From the Desk of Francis French: Finding Apollo

Apollo Pilot: The Memoir of Astronaut Donn Eisele (January 2017) is the newest book in the popular series, Outward Odyssey: A People’s History of Spaceflight. Francis French is the director of education at the San Diego Air and Space Museum and the coauthor of Into That Silent Sea: Trailblazers of the Space Era, 1961–1965 (Nebraska, 2007). Below French discusses finding Donn Eisele’s story. 

It almost sounds too good to be true: an unpublished memoir written by an astronaut who piloted the very first Apollo flight, sitting in a pile of papers in his widow’s closet. And yet that’s exactly what I came across when I was looking through the many boxes of space memorabilia and lifetime memories at the home of Susie Eisele Black, the widow of Apollo 7 astronaut Donn Eisele.

Donn Eisele had always been an enigma to me and many others interested in NASA’s Apollo space program. He passed away in the 1980s, too early for me to have the opportunity to meet him. From what I had read about him, he was considered lighthearted, easygoing, and often so innocuous that he faded into the background of some of humankind’s greatest moments of exploration. I knew this could not be the full story, however, as he had also been in the center of two tumultuous and controversial events.

Eisele-Apollo Pilot.indd

The first was the Apollo 7 flight, the crew of which—by some accounts—had had unprecedented disagreements with Mission Control. I had read of testy radio exchanges and vows by mission planners that none of the crew would ever fly in space again. None of them did. I had also read about how Donn Eisele had, without wishing it, become the test case for how much astronauts would be allowed to veer away from their media image as all-American space heroes who lived the ultimate in stereotypically wholesome lives. Divorce, in that climate, was unthinkable. And yet Donn chose to divorce and to try and remain an astronaut. This easygoing man chose to pit himself against the unwritten rules his bosses had made very plain to him.
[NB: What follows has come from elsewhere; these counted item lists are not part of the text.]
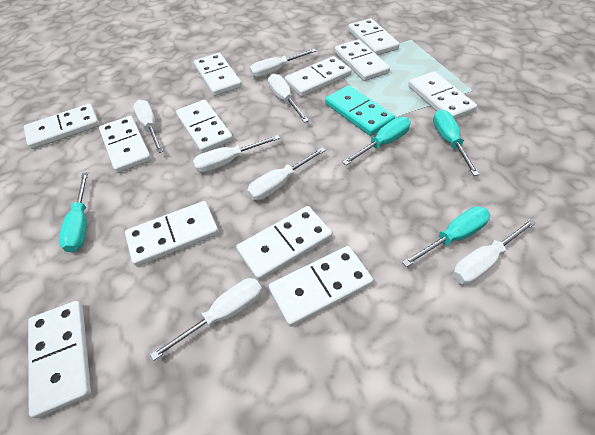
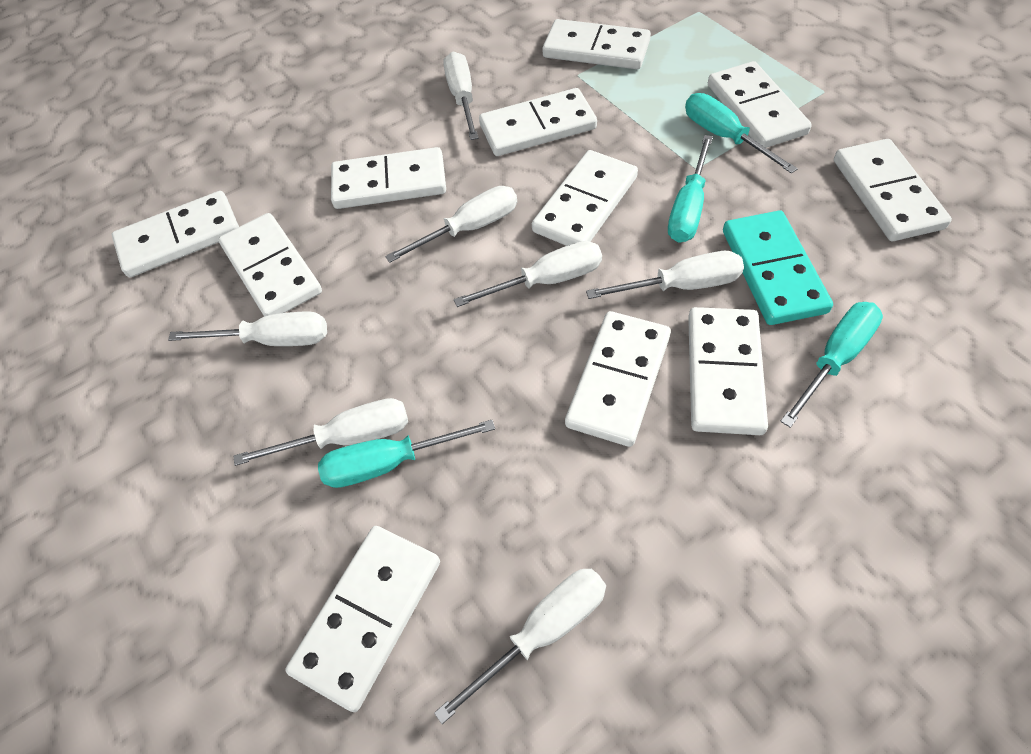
white domino: [24,104,99,149] [28,301,91,418] [99,116,151,173] [125,201,219,267] [176,100,233,153] [194,53,242,96] [236,206,332,281] [268,246,373,327] [285,56,352,97] [335,39,390,81] [348,18,400,55] [408,71,477,119] = 12 -> [112,191,239,277] [218,213,322,316] [285,526,440,712] [331,147,446,209] [479,88,597,156] [532,150,638,246] [542,19,651,69] [565,311,671,447] [688,307,768,435] [708,61,812,148] [834,139,952,241] = 11

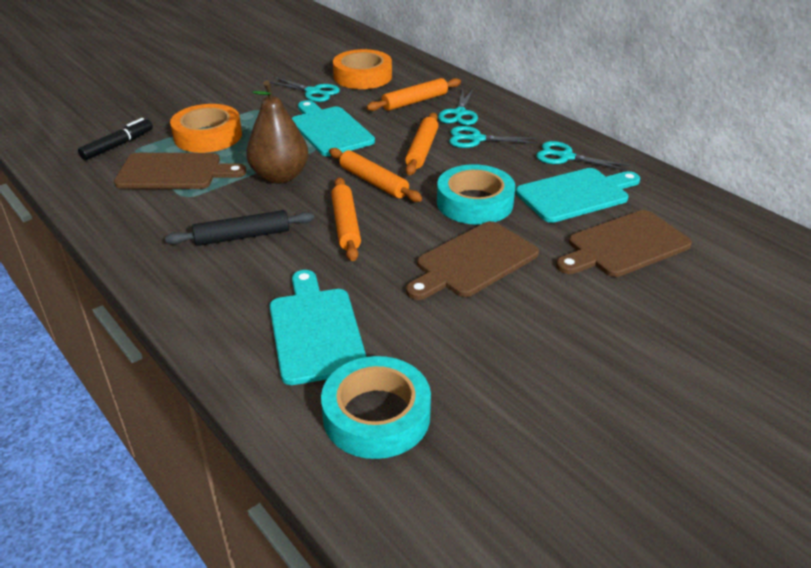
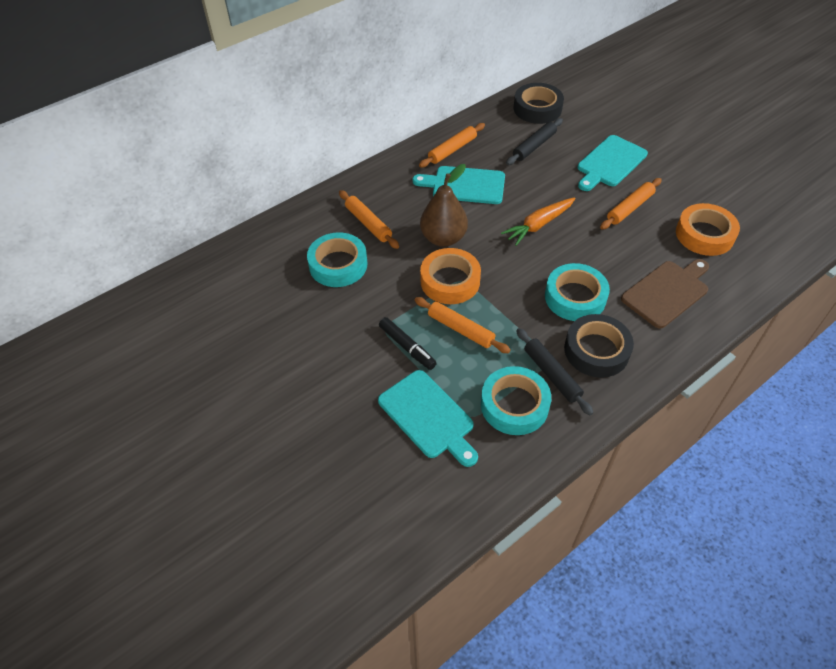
black rolling pin: [165,210,314,246] = 1 -> [506,118,563,165] [516,328,593,415] = 2
black tape: none = 0 -> [514,83,564,124] [564,314,634,378] = 2
brown cutting board: [114,153,246,189] [406,221,539,300] [556,210,692,277] = 3 -> [621,259,709,329] = 1
orange carrot: none = 0 -> [501,197,575,246] = 1
turquoise scissors: [270,77,340,102] [438,89,478,125] [449,126,537,148] [536,141,630,171] = 4 -> none = 0
turquoise tape: [321,356,431,459] [437,164,515,225] = 2 -> [307,232,367,287] [481,366,551,435] [545,263,610,321] = 3

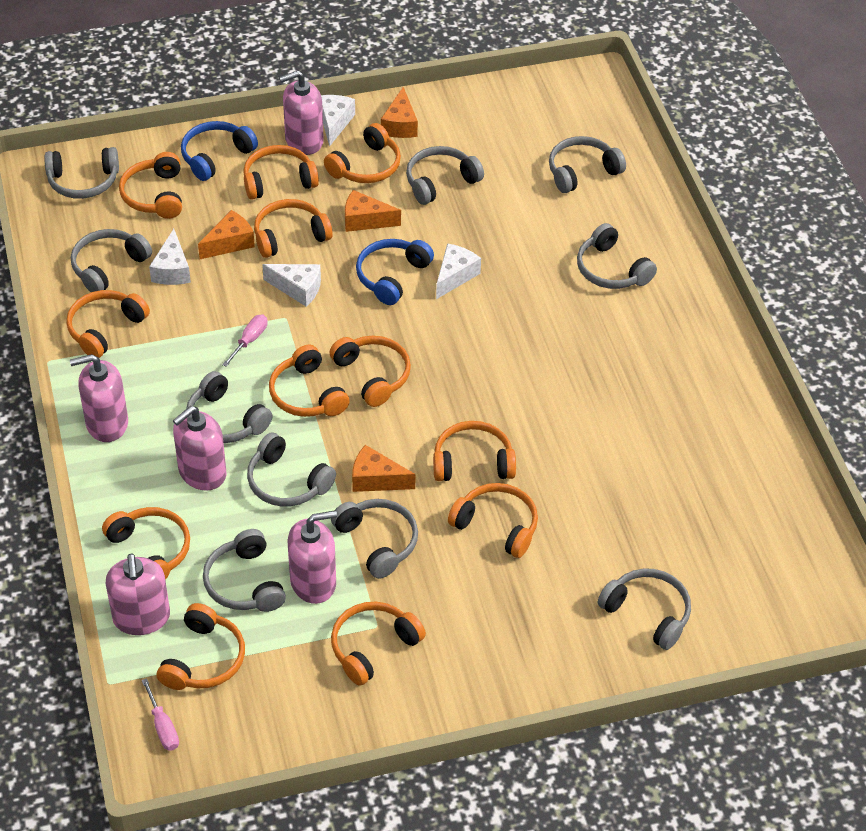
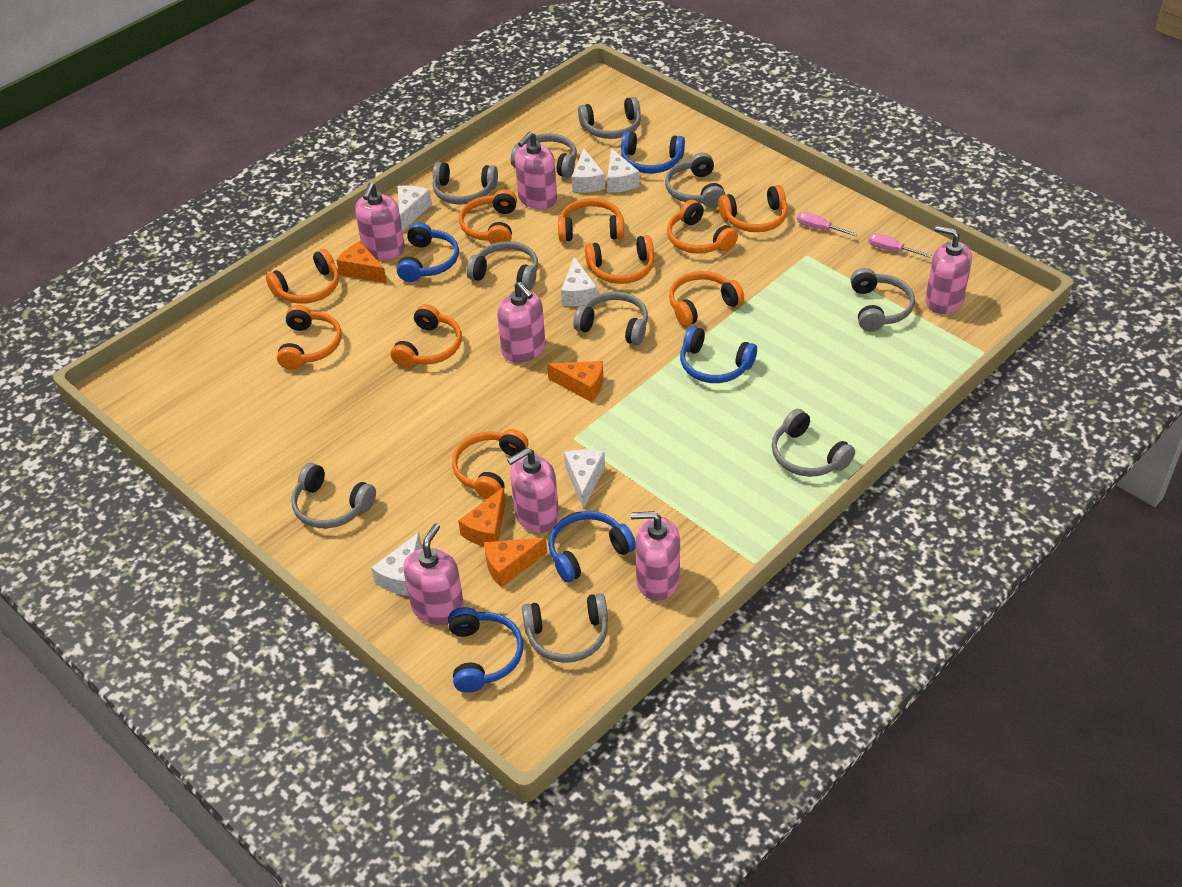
blue headphones: [181,121,258,181] [356,239,434,305] = 2 -> [397,222,459,282] [448,607,523,693] [549,511,636,583] [621,131,685,173] [680,326,757,383] = 5
orange headphones: [66,290,150,358] [102,507,190,580] [119,152,182,219] [157,603,245,690] [243,145,319,200] [254,199,333,258] [269,344,350,417] [324,123,401,183] [329,336,411,407] [331,602,426,686] [433,421,516,481] [448,483,538,558] = 12 -> [266,249,339,304] [277,305,342,369] [391,304,462,368] [452,429,528,499] [459,189,517,244] [558,198,624,242] [585,235,654,284] [667,200,738,254] [669,271,744,327] [718,185,787,232] = 10
pink soap dispenser: [70,354,128,442] [106,553,170,635] [173,406,227,491] [279,70,324,155] [288,510,337,604] = 5 -> [355,183,405,260] [403,524,464,625] [497,282,545,363] [507,448,559,533] [515,132,557,209] [631,511,680,601] [925,226,972,314] = 7
white cheese: [149,229,191,285] [262,264,321,307] [321,95,355,147] [436,243,481,299] = 4 -> [371,532,422,596] [398,185,432,231] [561,257,597,306] [564,449,605,509] [572,148,605,193] [607,148,640,193] = 6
Donn later remarried and retired from NASA but died suddenly of a heart attack in 1987 while on business in Tokyo. Years later I met Donn’s widow, Susie Eisele Black, who granted me access to Donn’s papers and notes. When I came across a stack of typewritten, translucent onionskin sheets in a closet, I found many of the answers to my questions. Written not long after he had left NASA, these words represented a man with a new mission—he wanted to tell his story and explain what had happened to him. He was unsparing in some of his criticisms of his managers. He also told, in beautiful detail, what it was like to journey into space on the first flight of the Apollo spacecraft, the vehicle that would take humans all the way to the moon on the very next mission. He was immensely proud of what he had accomplished. However, he did not live long enough to add more to his memoirs. With Susie’s permission, I began turning Donn’s writings into a manuscript.

Once I had carefully edited the numerous drafts into one, Susie Eisele Black read it and told me that it was as if her late husband was still alive, speaking directly to her. I hope this is a sensation every reader feels as they experience this long-overlooked memoir, vividly telling us all what it was like to journey into space aboard an Apollo, with all its glory and frustrations. Dry technical reports could never capture the feeling of being in the heart of the space program; for all of the program’s engineering triumphs, this is a very human story.

 

4 thoughts on “From the Desk of Francis French: Finding Apollo

  1. Donn Eisele was a member of the first Apollo crew until he was injured in a training accident. His was a heavy burden after the Apollo 1 crew died in a launch pad fire nearly 50 years ago. Eisele had a hard time reconciling what had happened to his Apollo colleagues: What was the rush? he rightly asked the Apollo managers who should have known better than to seal three men in a spacecraft pumped full of pure oxygen. This (auto)biography will help set the record straight. Donn Eisele and his family are indeed fortunate to have the distinguished space writer/editor/curator Francis French at last tell this good man’s story.